The undersigned gives little weight to the January 2015 opinion of Dr.
Davis that the claimant is disabled. Opinions on some issues, such as
statements that a claimant is “disabled,” “unable to work,” or “unable to
perform a past job,” are not medical opinions but are administrative
findings that are dispositive of a case. These opinions require familiarity
with the Social Security disability regulations and legal standards, and are
issues reserved for the Commissioner of Social Security.
Furthermore, Dr. Davis’ opinion is inconsistent with the findings of Dr.
Allyn, the claimant’s treating cardiologist, who indicates she is doing well.
Although the claimant reports pain[,] during follow[-]up visits with Dr.
Davis, examinations do not show significant objective findings. Exams with
Dr. Davis generally describe her as stable. On November 6, 2013, the
claimant described her pain as 3-5 on a scale of 0-10, which shows some
management with treatment. For these reasons, the opinion relating the
claimant’s employment disposition is neither controlling nor persuasive.
More consideration is given to Dr. Allyn as he is a specialist and treating
physician, and provides assessments that are consistent with his
examination findings and the evidence of record as a whole.
In sum, the above residual functional capacity assessment is supported by
evidence of record as a whole. Consideration has been given to all
evidence of record, as noted above. All limitations consistent [with] the
evidence of record as a whole have been accounted for in the residual
functional capacity assessment.
6.
The claimant is unable to perform past relevant work (20 CFR
404.1565).
8
.
.
.
7.
The claimant was born on May 29, 1974 and was 39 years old,
which is defined as a younger individual age 18-49, on the alleged
disability onset date (20 CFR 404.1563).
8.
The claimant has a limited education and is able to
communicate in English (20 CFR 404.1564).
9.
Transferability of job skills is not material to the determination
of disability because using the Medical-Vocational Rules as a
framework supports a finding that the claimant is “not disabled,”

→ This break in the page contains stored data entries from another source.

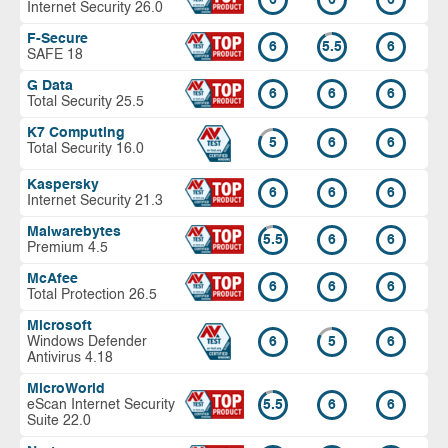
Internet Security 26.0
F-Secure
6
5.5
6
SAFE 18
G Data
6
6
6
Total Security 25.5
K7 Computing
5
6
6
Total Security 16.0
Kaspersky
6
6
6
Internet Security 21.3
Malwarebytes
5.5
6
6
Premium 4.5
McAfee
6
6
6
Total Protection 26.5
Microsoft
Windows Defender
6
5
6
Antivirus 4.18
MicroWorld
eScan Internet Security
5.5
6
6
Suite 22.0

whether or not the claimant has transferable job skills (See SSR 8241 and 20 CFR Part 404, Subpart P, Appendix 2).
10.
Considering the claimant’s age, education, work experience,
and residual functional capacity, there are jobs that exist in
significant numbers in the national economy that the claimant can
perform (20 CFR 404.1569 and 404.1569(a)).
.
.
.
If the claimant had the residual functional capacity to perform the full
range of light work, a finding of “not disabled” would be directed by
Medical-Vocational Rule 202.18. However, the claimant’s ability to perform
all or substantially all of the requirements of this level of work has been
impeded by additional limitations. To determine the extent to which these
limitations erode the unskilled light occupational base, the Administrative
Law Judge asked the vocational expert whether jobs exist in the national
economy for an individual with the claimant’s age, education, work
experience, and residual functional capacity. The vocational expert
testified that given all of these factors the individual would be able to
perform the requirements of representative occupations such as: ticket
taker (DOT# 344.667-010) light work, SVP 2, with 1,000 jobs in the local
economy and 22,000 nationwide; garment sorter (DOT# 222.687-014)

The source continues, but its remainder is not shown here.